A etapa cristosendiana começou no dia em que ele e a companheira se apaixonaram por uma velha casa de pedra na encosta da aldeia. «Fiz um voto de fé e dediquei-me durante sete anos a reformar a casa, graças à Ana, que continuava a trabalhar fora. Às vezes ajudavam-me pedreiros, mas a 60% a casa foi reparada por nós», afirma. Começou a fazer trabalhos de escultura e artesanato, mas percebeu muito rápido que tinha de trocar a pedra pela madeira. «É o material que há na Ribeira Sacra; nunca o tinha trabalhado e tive de começar do zero. Aprendi a distinguir os tipos de madeira, a cortá-la e secá-la», recorda. A sua favorita é o buxo, embora também use as madeiras da zona, como a cerejeira, castanheiro, pereira, abrunheiro e sobreiro.

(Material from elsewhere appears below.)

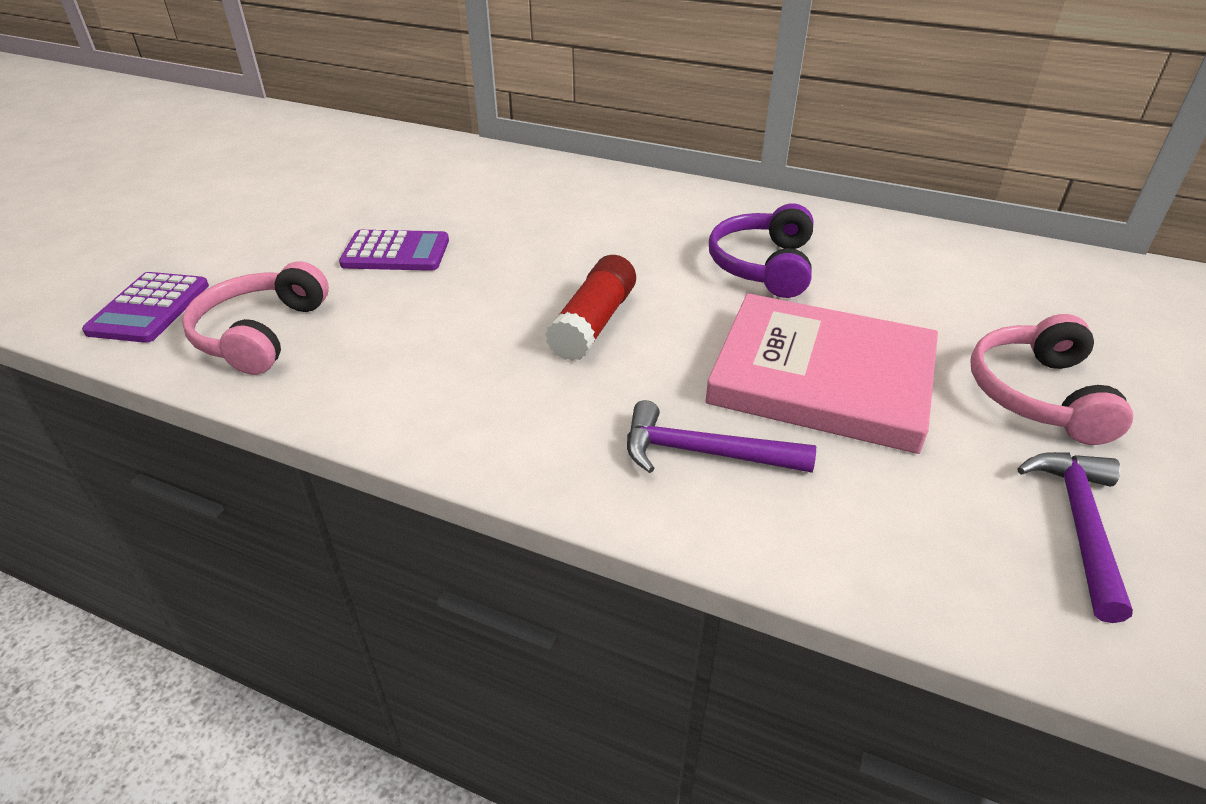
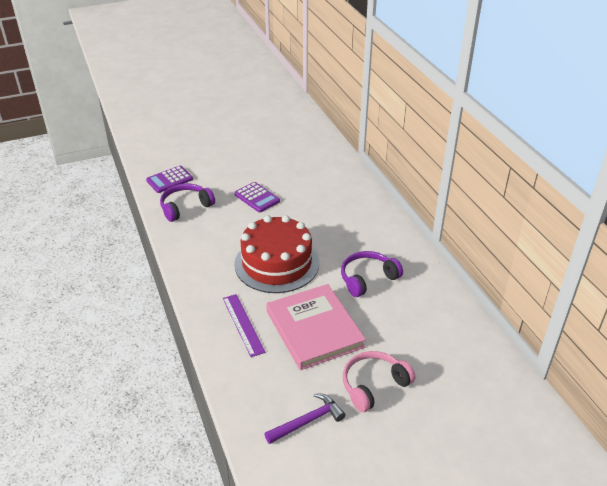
camera: 45 degrees right, 0 degrees up
(260, 334) = (185, 207): pink headphones -> purple headphones
(594, 323) = (277, 263): red glue stick -> red cake
(703, 453) = (243, 324): purple hammer -> purple ruler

Depois lançou o seu negócio de artesanato, Riomao Estudio Creativo, que é hoje o seu único meio de vida. Desenha joalharia e bijutaria de madeira, contraplacado e metacrilato, murais, trabalhos de decoração, ilustrações e artigos de promoção da Ribeira Sacra. Pouco a pouco foi ampliando os seus pontos de venda, na Casa Grande de Cristosende, o Castelo de Castro Caldelas, em Luintra, Vigo e na Adega Vella de Abeleda. «Aquilo que mais me agrada desta profissão é a parte artística porque o artesanato para o público é mais limitado. A minha única capacidade destacada é a criatividade. A arte e o artesanato se não forem partilhados, perdem-se, porque o importante é aquilo que se transmite através da escultura», indica o artesão, que já tem pronta uma exposição de dez trabalhos em pedra, mas ainda procura uma plataforma que o apoie.

Pérez Falagan, con una de sus esculturas
Pérez Falagan, con una de sus esculturas

«Guio-me pelo ritmo da vida, que te vai dando a oportunidade, mas é preciso estar preparado para aproveitar essa oportunidade», diz Noel, que vive sem televisão, com a sua lareira, os seus livros, a sua horta, o seu can de palleiro, Mao, e quatro ovelhas que lhe cortam a relva. «A Ribeira Sacra é um sítio excecional; o contacto com a natureza é muito inspirador porque imaginas como foram as origens do ser humano vivendo ao ritmo das estações. Da única coisa que me arrependo é de não ter tomado antes a decisão de viver aqui», confessa o escultor ermita de Cristosende.